** Opening Material provided block **
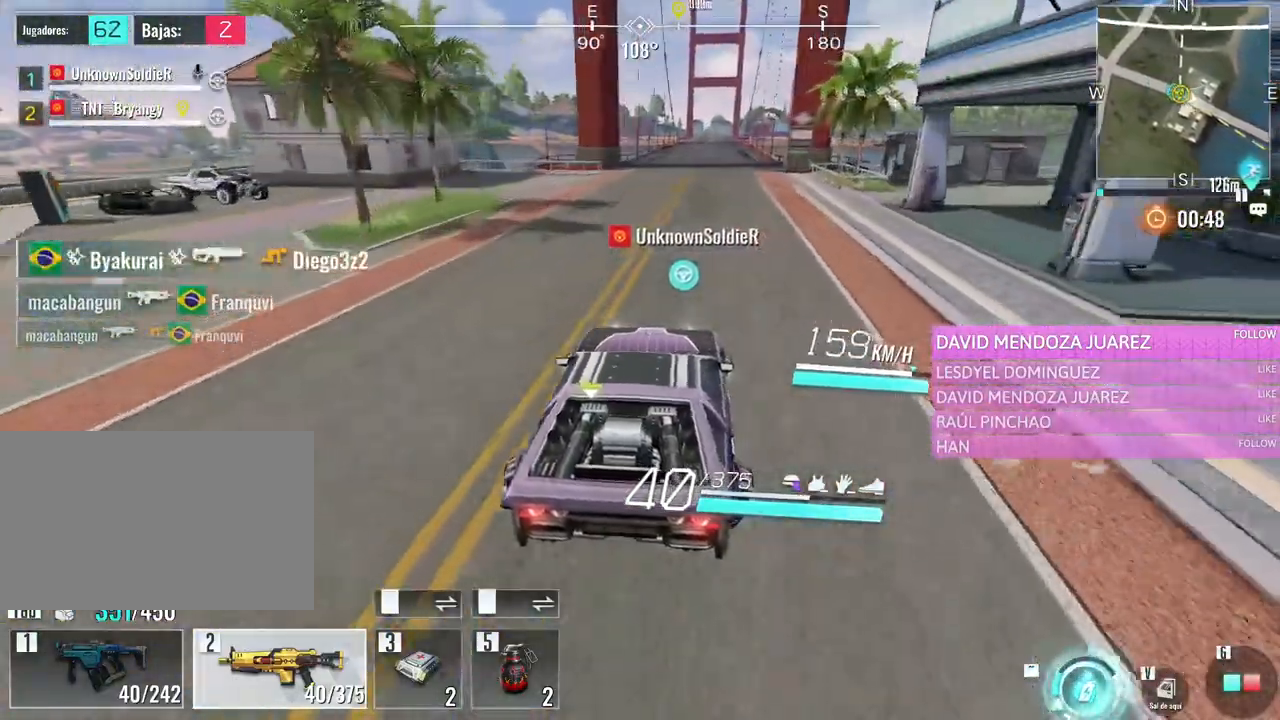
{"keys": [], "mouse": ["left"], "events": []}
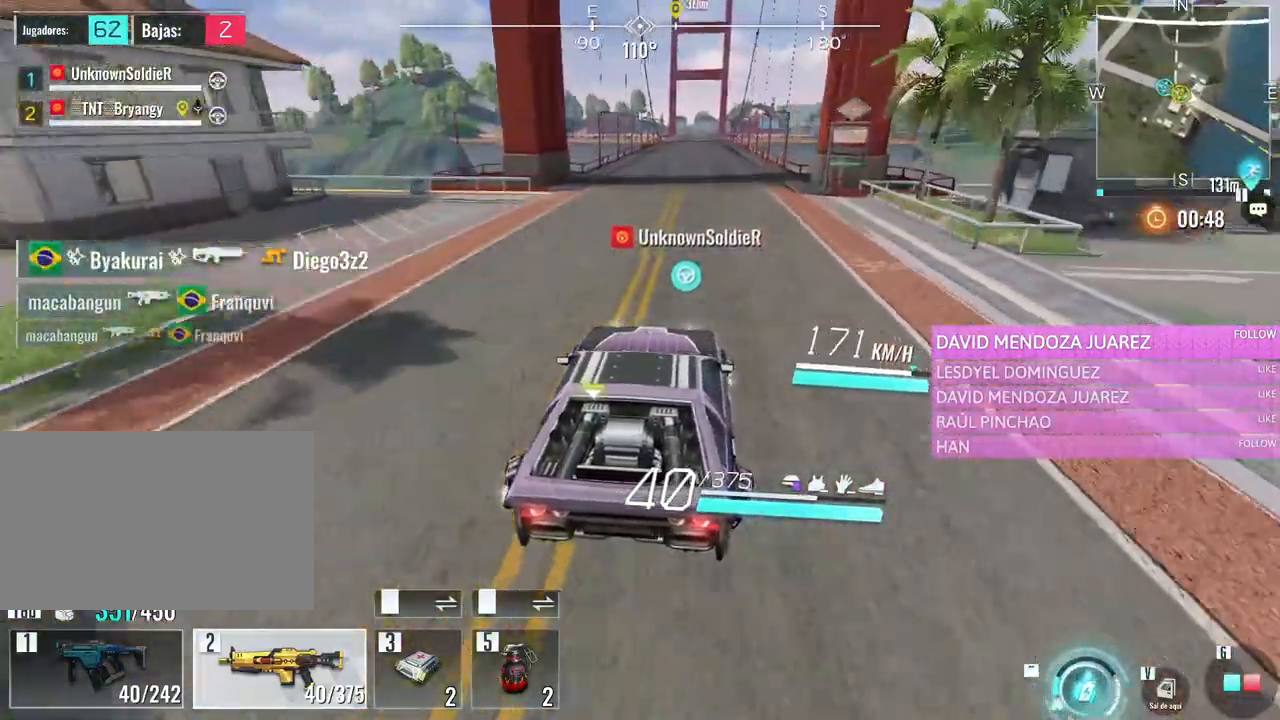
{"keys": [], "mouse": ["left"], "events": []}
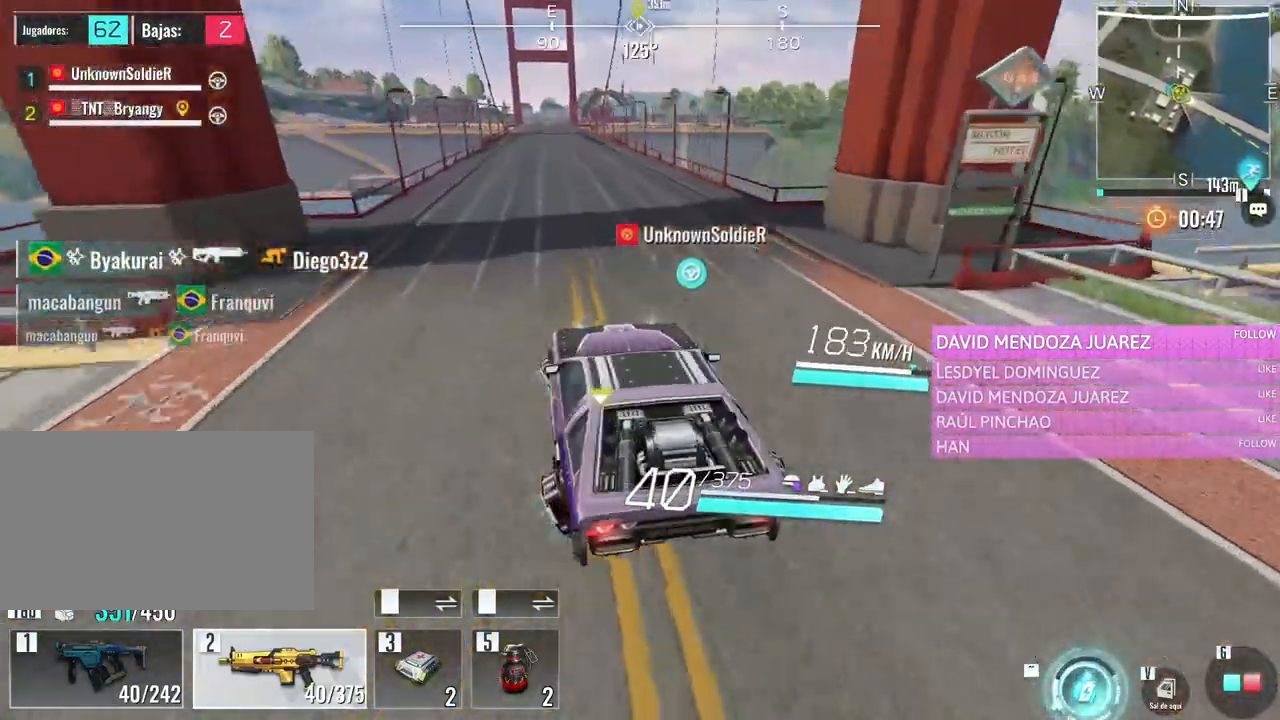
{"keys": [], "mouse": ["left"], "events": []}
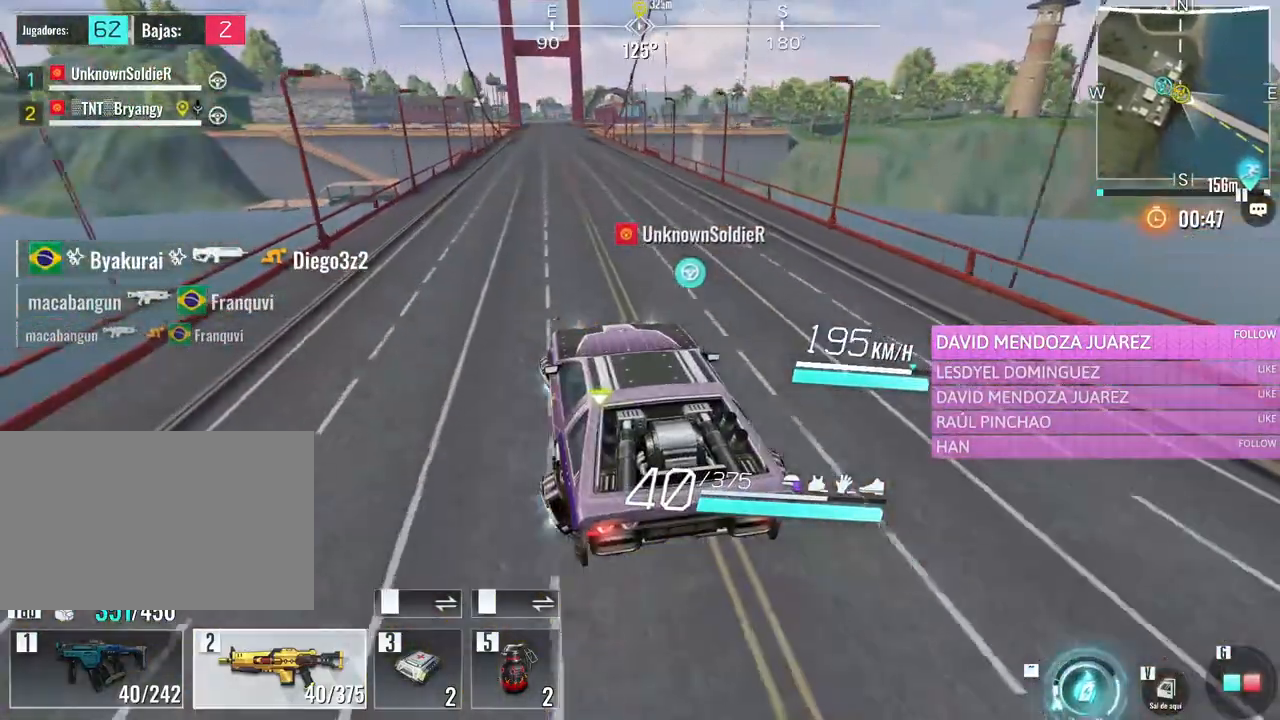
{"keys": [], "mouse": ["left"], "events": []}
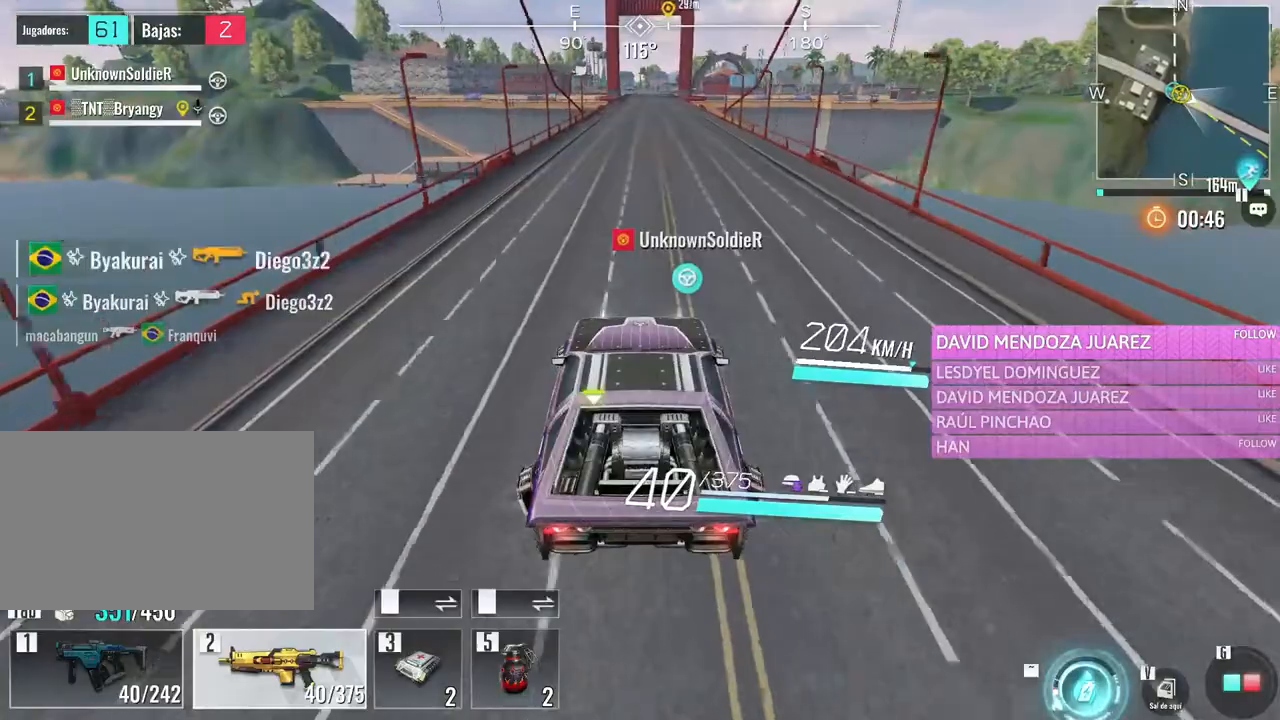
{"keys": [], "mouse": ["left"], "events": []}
** Closing Material provided block **
- **Directions for this task**:
Without the pictures, give all of the entries above again exactly.

- **Result**:
{"keys": [], "mouse": ["left"], "events": []}
{"keys": [], "mouse": ["left"], "events": []}
{"keys": [], "mouse": ["left"], "events": []}
{"keys": [], "mouse": ["left"], "events": []}
{"keys": [], "mouse": ["left"], "events": []}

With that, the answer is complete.